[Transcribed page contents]
== Segment start ==

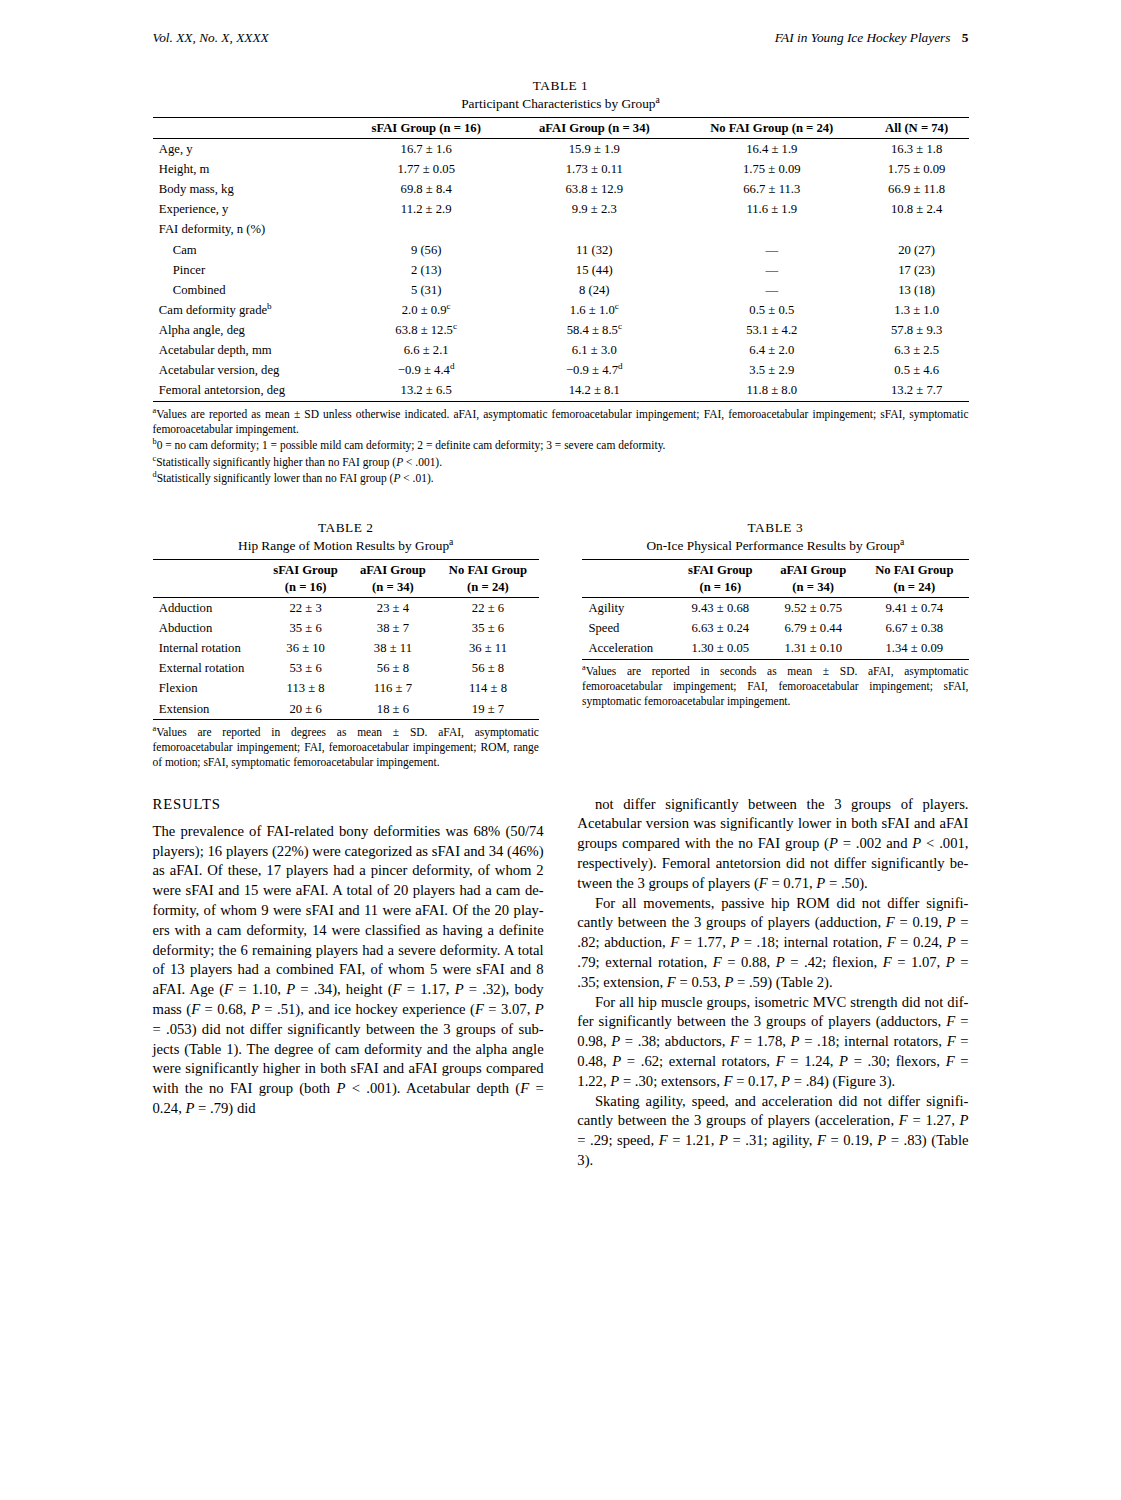Vol. XX, No. X, XXXX
FAI in Young Ice Hockey Players 5
TABLE 1 Participant Characteristics by Group a
| | sFAI Group (n = 16) | aFAI Group (n = 34) | No FAI Group (n = 24) | All (N = 74) |
| --- | --- | --- | --- | --- |
| Age, y | 16.7 ± 1.6 | 15.9 ± 1.9 | 16.4 ± 1.9 | 16.3 ± 1.8 |
| Height, m | 1.77 ± 0.05 | 1.73 ± 0.11 | 1.75 ± 0.09 | 1.75 ± 0.09 |
| Body mass, kg | 69.8 ± 8.4 | 63.8 ± 12.9 | 66.7 ± 11.3 | 66.9 ± 11.8 |
| Experience, y | 11.2 ± 2.9 | 9.9 ± 2.3 | 11.6 ± 1.9 | 10.8 ± 2.4 |
| FAI deformity, n (%) | | | | |
| Cam | 9 (56) | 11 (32) | — | 20 (27) |
| Pincer | 2 (13) | 15 (44) | — | 17 (23) |
| Combined | 5 (31) | 8 (24) | — | 13 (18) |
| Cam deformity grade b | 2.0 ± 0.9 c | 1.6 ± 1.0 c | 0.5 ± 0.5 | 1.3 ± 1.0 |
| Alpha angle, deg | 63.8 ± 12.5 c | 58.4 ± 8.5 c | 53.1 ± 4.2 | 57.8 ± 9.3 |
| Acetabular depth, mm | 6.6 ± 2.1 | 6.1 ± 3.0 | 6.4 ± 2.0 | 6.3 ± 2.5 |
| Acetabular version, deg | −0.9 ± 4.4 d | −0.9 ± 4.7 d | 3.5 ± 2.9 | 0.5 ± 4.6 |
| Femoral antetorsion, deg | 13.2 ± 6.5 | 14.2 ± 8.1 | 11.8 ± 8.0 | 13.2 ± 7.7 |
aValues are reported as mean ± SD unless otherwise indicated. aFAI, asymptomatic femoroacetabular impingement; FAI, femoroacetabular impingement; sFAI, symptomatic femoroacetabular impingement.
b0 = no cam deformity; 1 = possible mild cam deformity; 2 = definite cam deformity; 3 = severe cam deformity.
cStatistically significantly higher than no FAI group (P < .001).
dStatistically significantly lower than no FAI group (P < .01).
TABLE 2 Hip Range of Motion Results by Group a
| | sFAI Group (n = 16) | aFAI Group (n = 34) | No FAI Group (n = 24) |
| --- | --- | --- | --- |
| Adduction | 22 ± 3 | 23 ± 4 | 22 ± 6 |
| Abduction | 35 ± 6 | 38 ± 7 | 35 ± 6 |
| Internal rotation | 36 ± 10 | 38 ± 11 | 36 ± 11 |
| External rotation | 53 ± 6 | 56 ± 8 | 56 ± 8 |
| Flexion | 113 ± 8 | 116 ± 7 | 114 ± 8 |
| Extension | 20 ± 6 | 18 ± 6 | 19 ± 7 |
aValues are reported in degrees as mean ± SD. aFAI, asymptomatic femoroacetabular impingement; FAI, femoroacetabular impingement; ROM, range of motion; sFAI, symptomatic femoroacetabular impingement.
TABLE 3 On-Ice Physical Performance Results by Group a
| | sFAI Group (n = 16) | aFAI Group (n = 34) | No FAI Group (n = 24) |
| --- | --- | --- | --- |
| Agility | 9.43 ± 0.68 | 9.52 ± 0.75 | 9.41 ± 0.74 |
| Speed | 6.63 ± 0.24 | 6.79 ± 0.44 | 6.67 ± 0.38 |
| Acceleration | 1.30 ± 0.05 | 1.31 ± 0.10 | 1.34 ± 0.09 |
aValues are reported in seconds as mean ± SD. aFAI, asymptomatic femoroacetabular impingement; FAI, femoroacetabular impingement; sFAI, symptomatic femoroacetabular impingement.
RESULTS
The prevalence of FAI-related bony deformities was 68% (50/74 players); 16 players (22%) were categorized as sFAI and 34 (46%) as aFAI. Of these, 17 players had a pincer deformity, of whom 2 were sFAI and 15 were aFAI. A total of 20 players had a cam deformity, of whom 9 were sFAI and 11 were aFAI. Of the 20 players with a cam deformity, 14 were classified as having a definite deformity; the 6 remaining players had a severe deformity. A total of 13 players had a combined FAI, of whom 5 were sFAI and 8 aFAI. Age (F = 1.10, P = .34), height (F = 1.17, P = .32), body mass (F = 0.68, P = .51), and ice hockey experience (F = 3.07, P = .053) did not differ significantly between the 3 groups of subjects (Table 1). The degree of cam deformity and the alpha angle were significantly higher in both sFAI and aFAI groups compared with the no FAI group (both P < .001). Acetabular depth (F = 0.24, P = .79) did
not differ significantly between the 3 groups of players. Acetabular version was significantly lower in both sFAI and aFAI groups compared with the no FAI group (P = .002 and P < .001, respectively). Femoral antetorsion did not differ significantly between the 3 groups of players (F = 0.71, P = .50).
For all movements, passive hip ROM did not differ significantly between the 3 groups of players (adduction, F = 0.19, P = .82; abduction, F = 1.77, P = .18; internal rotation, F = 0.24, P = .79; external rotation, F = 0.88, P = .42; flexion, F = 1.07, P = .35; extension, F = 0.53, P = .59) (Table 2).
For all hip muscle groups, isometric MVC strength did not differ significantly between the 3 groups of players (adductors, F = 0.98, P = .38; abductors, F = 1.78, P = .18; internal rotators, F = 0.48, P = .62; external rotators, F = 1.24, P = .30; flexors, F = 1.22, P = .30; extensors, F = 0.17, P = .84) (Figure 3).
Skating agility, speed, and acceleration did not differ significantly between the 3 groups of players (acceleration, F = 1.27, P = .29; speed, F = 1.21, P = .31; agility, F = 0.19, P = .83) (Table 3).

== Segment end ==

■ Exercise ■
Every line from the line containing "TABLE 2 Hip" through the line containing "aValues are reported in degrees" in the records above must be retyped exactly. Leave out the rest.

■ Solution below ■
TABLE 2 Hip Range of Motion Results by Group a
| | sFAI Group (n = 16) | aFAI Group (n = 34) | No FAI Group (n = 24) |
| --- | --- | --- | --- |
| Adduction | 22 ± 3 | 23 ± 4 | 22 ± 6 |
| Abduction | 35 ± 6 | 38 ± 7 | 35 ± 6 |
| Internal rotation | 36 ± 10 | 38 ± 11 | 36 ± 11 |
| External rotation | 53 ± 6 | 56 ± 8 | 56 ± 8 |
| Flexion | 113 ± 8 | 116 ± 7 | 114 ± 8 |
| Extension | 20 ± 6 | 18 ± 6 | 19 ± 7 |
aValues are reported in degrees as mean ± SD. aFAI, asymptomatic femoroacetabular impingement; FAI, femoroacetabular impingement; ROM, range of motion; sFAI, symptomatic femoroacetabular impingement.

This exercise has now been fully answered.